The Magic of Low Maintenance Mates

There’s something to be said about low key, effortless friendships

Growing up, I always imagined an adult life filled with Doing Things with friends. I was fooled by the romcoms into thinking I would spend my 20s and 30s hosting dinner parties every week, going to sleepovers, and talking on the phone for hours. I socialise, of course, but now that I’m an adult, maintaining an intense level of friendships sounds both exhausting and unrealistic to me.

As women, we’re aware of the importance of female friendships, they’re beautiful and special and frankly, I feel bad that many men rarely experience a closeness like it. But with that, there can also be an ‘all or nothing’ mindset. Just look at Sex and the City, these 4 women seem to pour everything they have into their friendship with one another, and if that was real life, in between all the cocktail hours and Central Park walks, when is there time to do anything else like have a job, a romantic relationship, shower?!

When I was a teenager I would stay up all night texting a friend, spending every weekend with them, seeing them more than my own family during term time. I assumed things would continue that way as I got older but it hasn’t, because life happens. One day you’re 16, with nothing but free time to go sit in a field, the next minute you’re 28 and organising a catch-up 4 months from now when there’s a chance your schedules might align.

Fulfilling friendships don’t need to be so full-on, you know. Enter, the low-maintenance bestie. “A low-maintenance friend is a connection where both parties do not require constant attention or communication to keep the friendship bond between them intact,” explains relationship and dating expert Chengi Tobun.

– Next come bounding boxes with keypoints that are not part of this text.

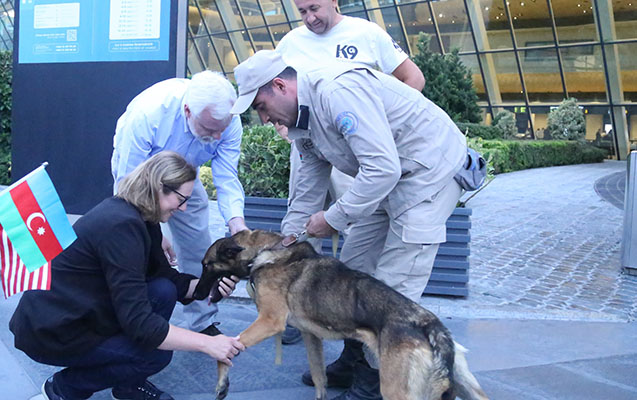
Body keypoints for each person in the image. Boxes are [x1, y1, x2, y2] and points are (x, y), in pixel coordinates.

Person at [230, 50, 467, 400]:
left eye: (262, 107)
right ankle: (355, 361)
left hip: (426, 175)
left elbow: (382, 168)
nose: (264, 118)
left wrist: (333, 218)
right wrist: (284, 243)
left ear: (280, 85)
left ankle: (372, 386)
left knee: (391, 288)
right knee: (349, 274)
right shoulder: (301, 122)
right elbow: (307, 189)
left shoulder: (336, 92)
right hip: (382, 180)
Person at [10, 152, 245, 400]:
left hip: (85, 311)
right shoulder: (120, 227)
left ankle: (127, 385)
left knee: (162, 290)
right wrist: (207, 343)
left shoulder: (141, 217)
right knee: (155, 354)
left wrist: (207, 288)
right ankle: (63, 388)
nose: (184, 207)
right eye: (181, 199)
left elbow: (165, 278)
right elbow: (140, 324)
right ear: (158, 188)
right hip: (53, 331)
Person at [275, 0, 426, 345]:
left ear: (334, 2)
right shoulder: (290, 43)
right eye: (302, 11)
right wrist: (283, 127)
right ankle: (300, 312)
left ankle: (357, 327)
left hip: (357, 150)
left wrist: (379, 128)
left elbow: (412, 78)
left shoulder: (367, 33)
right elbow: (275, 92)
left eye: (315, 8)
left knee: (354, 225)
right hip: (310, 147)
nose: (310, 18)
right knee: (302, 223)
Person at [111, 70, 249, 336]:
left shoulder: (228, 120)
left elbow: (227, 177)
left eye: (222, 129)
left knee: (200, 246)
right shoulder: (148, 114)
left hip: (188, 174)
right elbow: (127, 183)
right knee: (139, 248)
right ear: (188, 111)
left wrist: (237, 223)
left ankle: (202, 321)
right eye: (209, 130)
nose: (218, 137)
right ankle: (136, 319)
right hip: (141, 176)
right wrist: (154, 229)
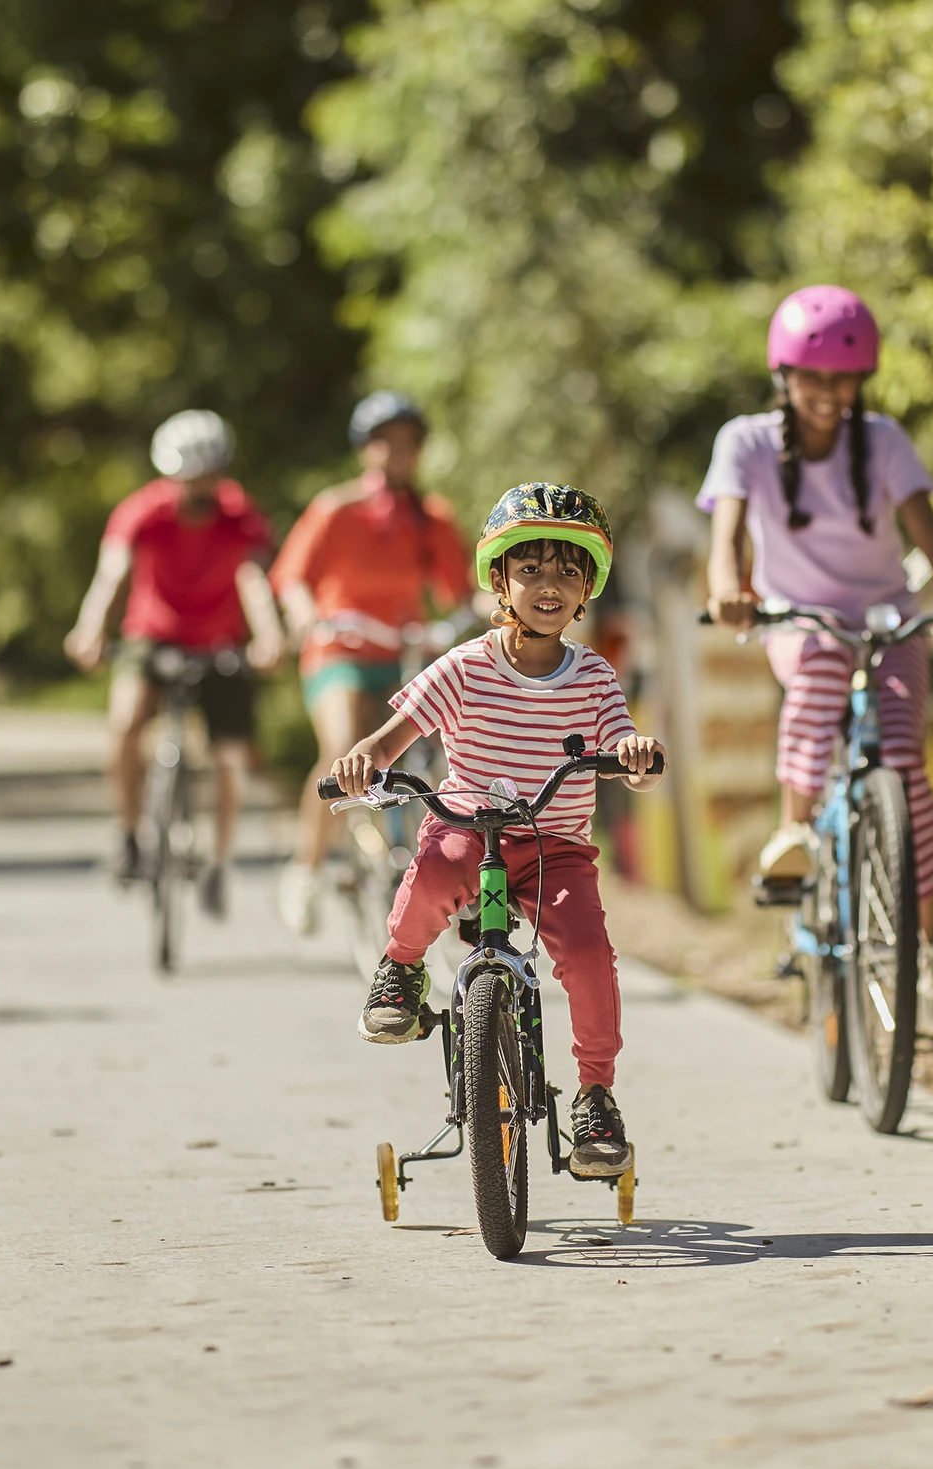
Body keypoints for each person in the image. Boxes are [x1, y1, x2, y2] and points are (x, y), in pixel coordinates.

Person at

I consider myself to be extremely lucky to have two best friends with who I’ve maintained low-maintenance friendships for over 15 years. Our physical contact comes in ebbs and flows, there have been times when one of my best friends has lived abroad for some years, and other times when I’ve been so busy with life that I won’t reply to a text they’ve sent for days, but in that time our friendship has never wavered.

I know I can pick up the phone and find help at the other end whenever I need it from both of them. We respect and care for one another enough to know that we don’t need to speak every day and see each other every second day to consider one another best friends. Our kindness, loyalty, and trust are the pillars of our friendship instead.

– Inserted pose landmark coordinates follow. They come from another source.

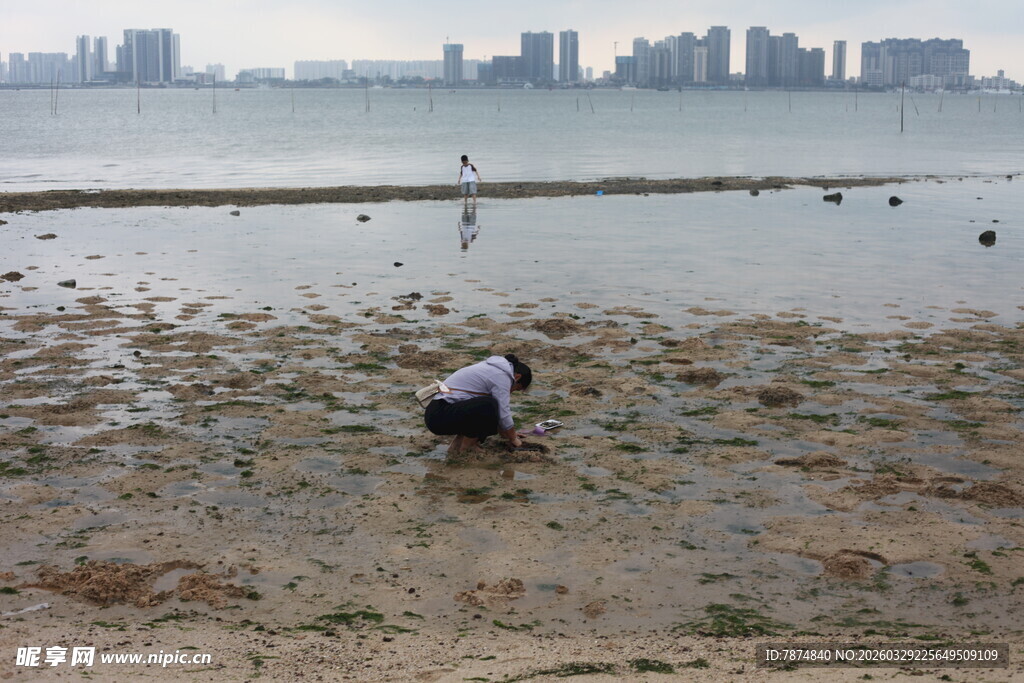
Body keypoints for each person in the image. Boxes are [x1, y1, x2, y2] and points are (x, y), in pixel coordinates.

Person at [424, 354, 532, 456]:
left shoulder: (490, 368)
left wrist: (508, 433)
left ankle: (456, 448)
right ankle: (467, 449)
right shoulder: (501, 376)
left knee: (488, 409)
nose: (511, 392)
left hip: (436, 412)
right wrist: (513, 439)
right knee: (489, 404)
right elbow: (503, 411)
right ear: (517, 377)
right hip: (440, 415)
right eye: (516, 389)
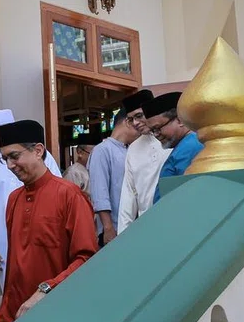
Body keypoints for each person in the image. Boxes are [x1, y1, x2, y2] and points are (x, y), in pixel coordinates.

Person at [0, 120, 98, 322]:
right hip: (10, 317)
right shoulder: (14, 199)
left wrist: (46, 290)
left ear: (38, 151)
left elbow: (86, 259)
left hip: (52, 315)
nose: (9, 165)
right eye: (5, 159)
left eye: (14, 156)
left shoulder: (69, 195)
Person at [0, 109, 61, 291]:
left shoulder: (42, 157)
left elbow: (57, 192)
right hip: (4, 240)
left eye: (0, 134)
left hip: (42, 234)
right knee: (12, 288)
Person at [117, 89, 170, 233]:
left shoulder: (171, 139)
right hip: (146, 225)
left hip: (173, 218)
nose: (135, 122)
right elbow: (128, 193)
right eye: (130, 119)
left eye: (139, 116)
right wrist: (123, 234)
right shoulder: (133, 149)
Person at [87, 110, 139, 246]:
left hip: (130, 226)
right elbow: (100, 193)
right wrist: (108, 227)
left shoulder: (131, 150)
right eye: (136, 122)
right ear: (128, 122)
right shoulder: (102, 150)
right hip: (113, 228)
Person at [142, 92, 205, 203]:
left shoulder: (190, 147)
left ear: (179, 120)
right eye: (152, 131)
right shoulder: (185, 145)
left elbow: (188, 196)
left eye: (158, 128)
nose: (156, 135)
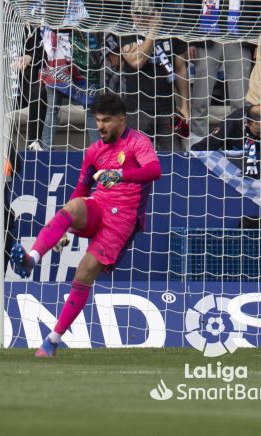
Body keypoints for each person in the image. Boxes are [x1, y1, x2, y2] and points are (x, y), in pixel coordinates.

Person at [10, 92, 161, 357]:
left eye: (106, 121)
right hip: (99, 206)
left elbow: (154, 171)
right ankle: (31, 259)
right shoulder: (93, 151)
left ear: (122, 120)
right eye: (97, 120)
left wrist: (120, 174)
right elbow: (82, 188)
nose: (100, 126)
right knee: (72, 206)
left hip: (123, 221)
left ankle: (52, 340)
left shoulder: (138, 142)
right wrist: (65, 226)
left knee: (83, 275)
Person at [189, 0, 261, 146]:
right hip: (206, 37)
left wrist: (256, 42)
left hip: (238, 38)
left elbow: (259, 7)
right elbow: (190, 3)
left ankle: (240, 143)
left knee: (241, 101)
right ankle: (198, 145)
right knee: (200, 99)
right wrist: (190, 39)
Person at [120, 0, 190, 151]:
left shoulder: (171, 33)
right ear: (131, 13)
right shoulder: (126, 33)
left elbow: (180, 69)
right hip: (137, 112)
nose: (141, 17)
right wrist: (153, 32)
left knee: (175, 160)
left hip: (167, 111)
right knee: (139, 162)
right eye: (137, 13)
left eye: (146, 13)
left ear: (154, 13)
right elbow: (137, 61)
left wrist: (185, 105)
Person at [193, 104, 261, 164]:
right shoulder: (231, 123)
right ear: (247, 124)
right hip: (239, 163)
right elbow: (201, 147)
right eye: (257, 131)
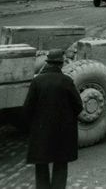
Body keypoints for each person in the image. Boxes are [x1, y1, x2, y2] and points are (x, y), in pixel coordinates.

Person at [23, 49, 83, 189]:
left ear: (48, 63)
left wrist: (32, 126)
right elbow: (78, 106)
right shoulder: (67, 81)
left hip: (41, 131)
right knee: (61, 165)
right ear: (61, 64)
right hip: (62, 132)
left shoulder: (37, 81)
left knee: (41, 165)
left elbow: (27, 108)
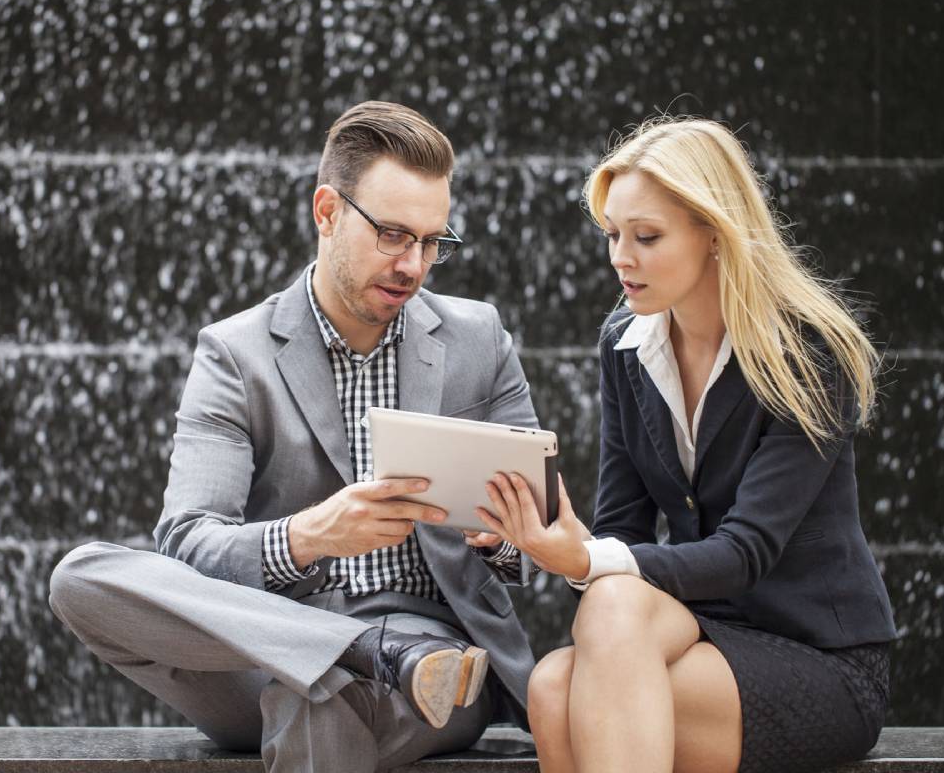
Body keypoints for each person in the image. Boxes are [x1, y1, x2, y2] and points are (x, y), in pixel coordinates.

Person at [47, 101, 540, 773]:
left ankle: (371, 658)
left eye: (433, 242)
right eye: (393, 235)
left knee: (317, 701)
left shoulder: (478, 340)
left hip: (431, 660)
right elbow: (189, 541)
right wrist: (307, 538)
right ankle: (358, 650)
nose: (414, 264)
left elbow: (540, 534)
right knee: (82, 576)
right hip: (253, 649)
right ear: (327, 212)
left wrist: (507, 536)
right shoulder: (234, 354)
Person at [475, 117, 896, 773]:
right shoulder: (626, 342)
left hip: (818, 653)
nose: (621, 256)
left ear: (715, 235)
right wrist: (562, 542)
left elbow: (745, 553)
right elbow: (622, 532)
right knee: (551, 682)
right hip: (688, 626)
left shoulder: (806, 352)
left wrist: (586, 561)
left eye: (646, 237)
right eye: (613, 234)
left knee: (566, 684)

“Low-maintenance friendships are often based on authentic connections that don’t need performance to maintain. They often operate comfortably at a distance or space,” continues Chengi. “When low-maintenance friends do get in touch and catch up, it usually feels as though no time has gone by. They’re capable of picking up where they left off seamlessly without judgement, shame or guilt for the time that has passed.” 

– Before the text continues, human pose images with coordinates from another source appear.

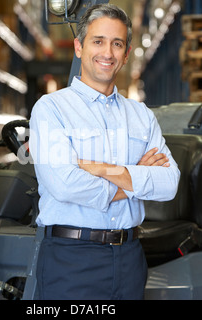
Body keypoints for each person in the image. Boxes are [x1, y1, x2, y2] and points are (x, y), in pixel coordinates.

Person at [29, 3, 180, 300]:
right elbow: (64, 184)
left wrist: (98, 168)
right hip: (71, 259)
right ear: (79, 47)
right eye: (98, 41)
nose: (107, 53)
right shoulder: (51, 109)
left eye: (117, 44)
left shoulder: (142, 116)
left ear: (126, 54)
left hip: (130, 258)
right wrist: (136, 178)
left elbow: (169, 183)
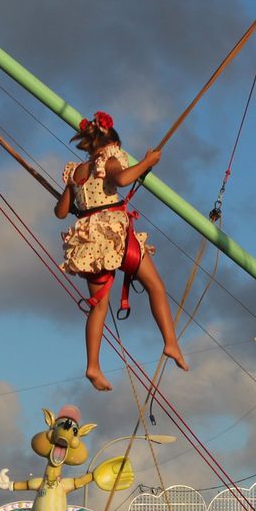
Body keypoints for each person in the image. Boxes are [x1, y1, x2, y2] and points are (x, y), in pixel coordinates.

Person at [56, 111, 187, 390]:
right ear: (113, 144)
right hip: (113, 233)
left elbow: (60, 211)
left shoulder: (76, 172)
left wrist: (79, 200)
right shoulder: (111, 159)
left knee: (99, 306)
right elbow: (123, 180)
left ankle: (93, 366)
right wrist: (147, 163)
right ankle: (171, 343)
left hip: (88, 238)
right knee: (155, 286)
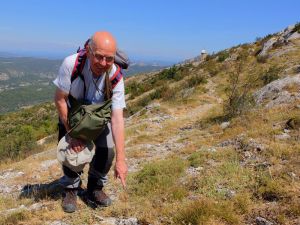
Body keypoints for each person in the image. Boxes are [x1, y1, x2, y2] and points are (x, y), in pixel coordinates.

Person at [53, 31, 127, 213]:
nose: (103, 63)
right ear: (88, 50)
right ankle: (71, 188)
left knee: (107, 150)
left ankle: (95, 188)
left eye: (109, 59)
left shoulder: (116, 76)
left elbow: (117, 118)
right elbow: (60, 99)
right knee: (72, 150)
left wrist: (121, 159)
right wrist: (72, 134)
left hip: (98, 117)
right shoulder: (71, 64)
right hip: (72, 114)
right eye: (99, 57)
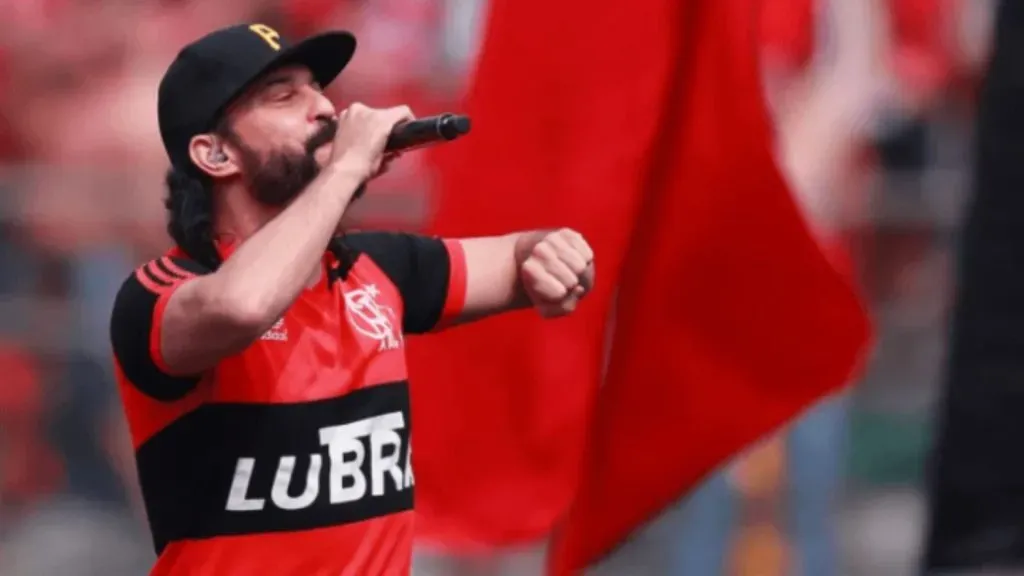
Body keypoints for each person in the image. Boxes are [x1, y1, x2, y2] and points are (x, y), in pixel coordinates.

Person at [107, 23, 595, 576]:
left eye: (319, 88)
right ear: (215, 154)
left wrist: (552, 253)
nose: (326, 110)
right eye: (285, 96)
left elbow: (517, 256)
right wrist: (344, 168)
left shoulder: (375, 268)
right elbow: (243, 305)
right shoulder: (162, 295)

Turns out, I’m not the only one with easy friendships either, tonnes of people cherish this type of relationship. Take Shakun for example, and her best friend Priyanka. The pair have been friends for 24 years, with a baby, living in different countries, and other life events squeezed into those years. “We’ve lived various stages of life from tweens to early 30s, essentially with the same core values and thought processes. The trust between us is deeply rooted. I like to think of our relationship as a low-frequency, high-impact friendship. We don’t meet, speak, or even message that often. But if one of us wants to talk, whether it’s good news or bad, if we’re feeling great or frustrated, or we just fancy a rant, there’s always a voice at the other end.” 

As great as they sound, however, low-maintenance friendships don’t exactly come easy. A solid foundation and a lot of security is paramount to a low-key friendship. “Solid friendships are a result of quality encounters that give both parties a safe space to show up authentically and vulnerably,” says Chengi. “The best friendships are founded in freedom and willingness from both parties to be the best they can be to each other and show up in the moments of life that matter even after a long separation.”

For Shakun and Priyanka, Shakun says that the effort they put into their relationship in its early stages has made it able to withstand anything, “Our friendship is the outcome of a deeply cared for and nurtured relationship in its early life. With the effort that we put in at the beginning of our relationship, now we’re reaping the benefits of it all these years later.” 

Often, your attachment style can play a huge part in how you need your relationships to function. As Chengi explains: “Low-maintenance friendships are a healthy friendship model in their own right but not suitable for everyone. If one has an anxious or fearful attachment style for instance, these types of relationships will suffer greatly by internalising distance and space as a form of rejection or neglect.”

Often, this type of friendships work best when both parties have a secure or dismissive avoidant-attachment style. But just because a friendship is minimal work, it doesn’t mean that no effort should be invested at all. “Often low-maintenance friendships need so little oxygen to survive, but those in them must be careful not to suffocate them.

A quick check-in now and again, sharing a post on social media to have a laugh on some shared humour, or planning a time to meet will breathe the kind of life into these friendships that can bring them from survival to thriving,” recommends Chengi.

As a chronic over-thinker, my friendships are a place of respite for my mind. There are no expectations on me, sending memes counts as a form of communication, and when we do see each other IRL we have plenty to catch up on over a margarita (or three)!